Both Kodaikanal and KIS are unique in that they were the outcome of American interests and needs, unlike other hill stations in India which were the outcome of British colonial needs. A significant collection of the history of this school and its environs is to be found in the KIS Archives.
A large amount of books dating back to 1899, old maps (including hand-drawn ones), students - work on local and global issues, and newspaper cuttings bear evocative testimony to the life of American missionaries and their influence on the development of education and medicine to which the schools and hospitals in the region bear witness.
The archival materials document the history of a unique subculture of pre-industrial India - that of the American missionary in South India and the world of evangelism, education and medicine. This subculture lived in relative isolation, developed its own norms and practices and became an ntegral, sometimes central, part of the life of the school and the town.

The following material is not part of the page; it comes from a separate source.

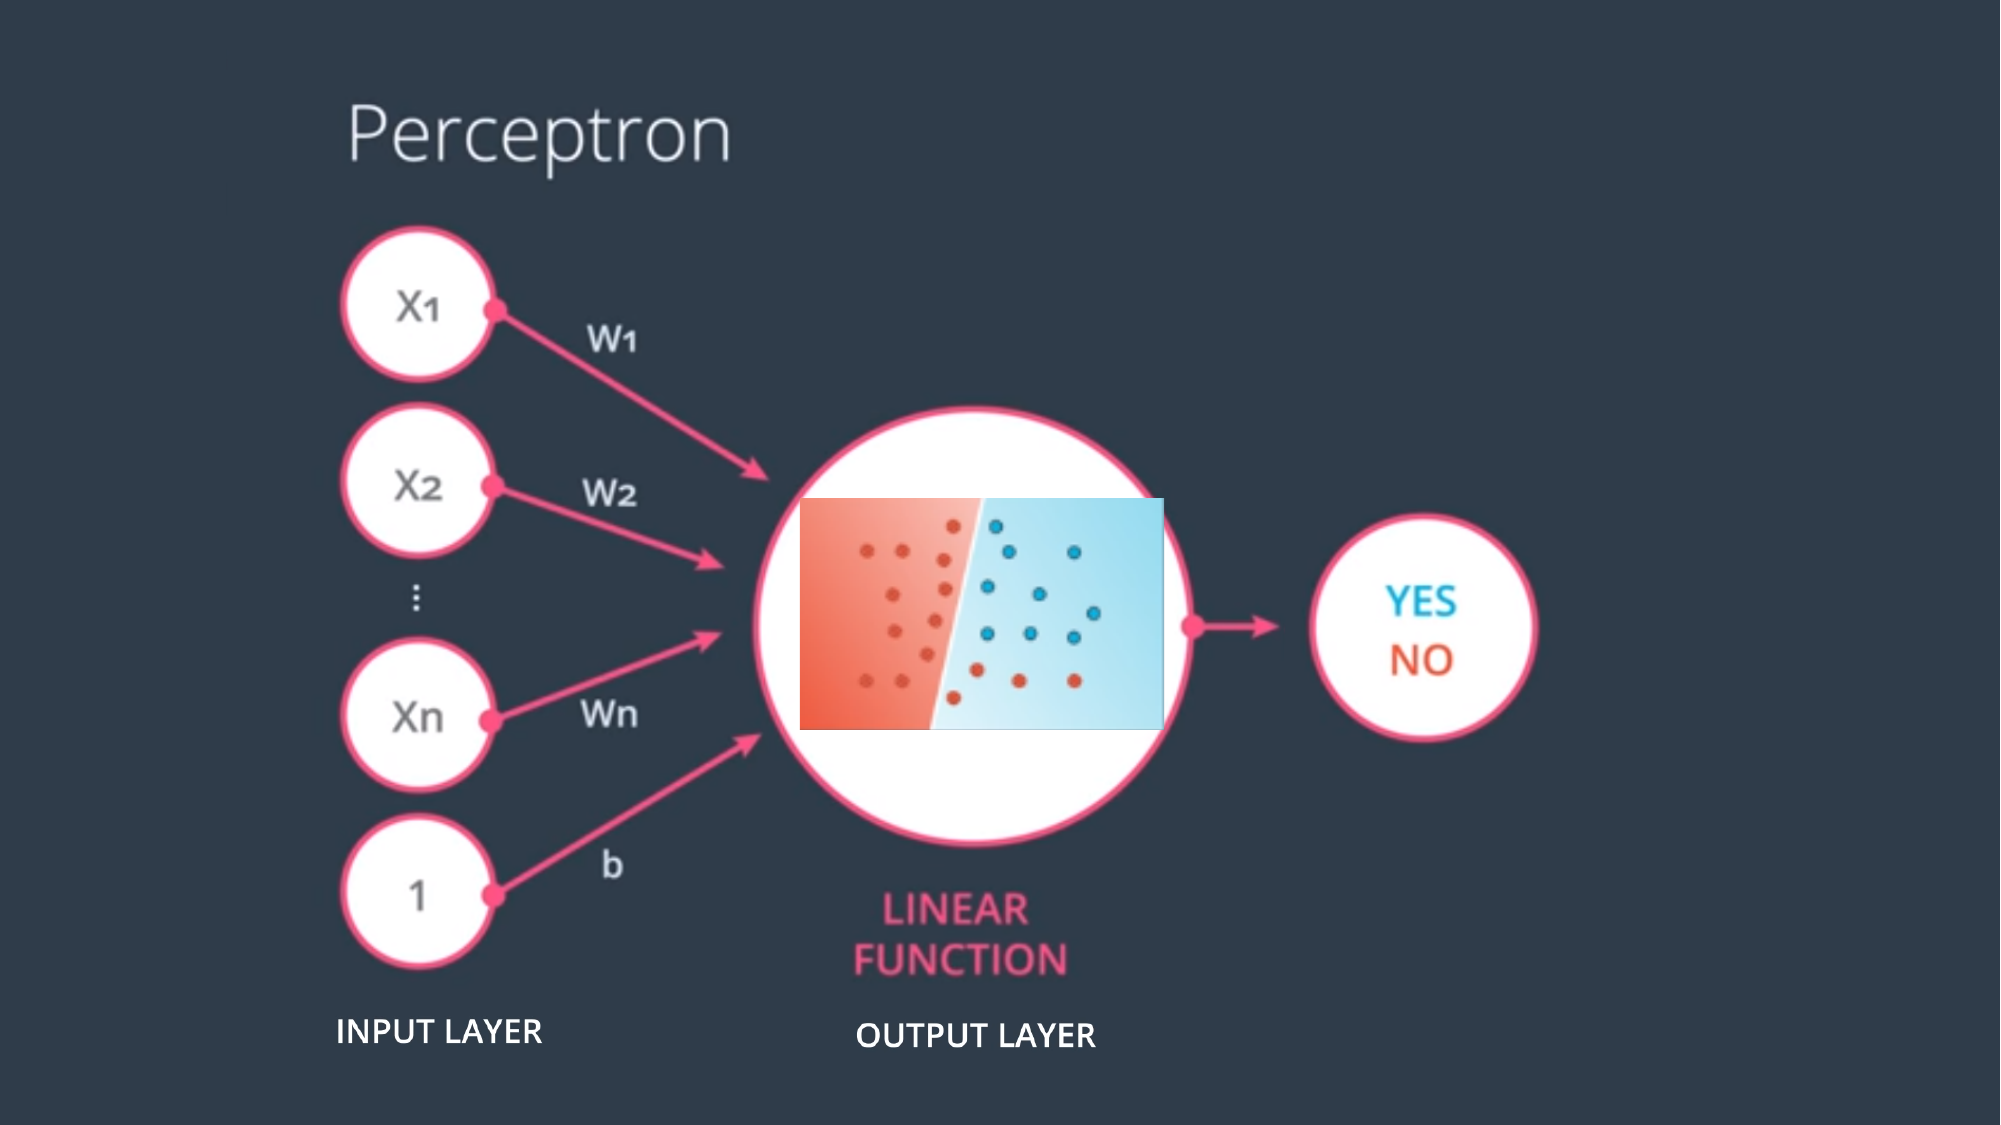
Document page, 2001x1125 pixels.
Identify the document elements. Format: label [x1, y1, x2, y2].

The lives of these early missionaries were set against the backdrop of the growing town, the disappearing tiger and bison, the arduous climb up to Kodaikanal, the sinking of the Titanic, (one of the school's students numbers among its survivors), the internment of Germans during World War II, the visit of Jawaharlal Nehru, India's first Prime Minister in 1962, and in 2003, the death (in Kodaikanal) of Adam Osborne, the inventor of the world's first portable computer. These vignettes of local / social history, if available to scholars, will become foundation stones for research or provide the missing links of their work.
The KIS student, staff and alumni communities use the KIS Archives for obtaining general information, project research data or just to explore.
The KIS Archives is situated in the KMU and is open from 8 am to 5 pm, Monday thru Friday.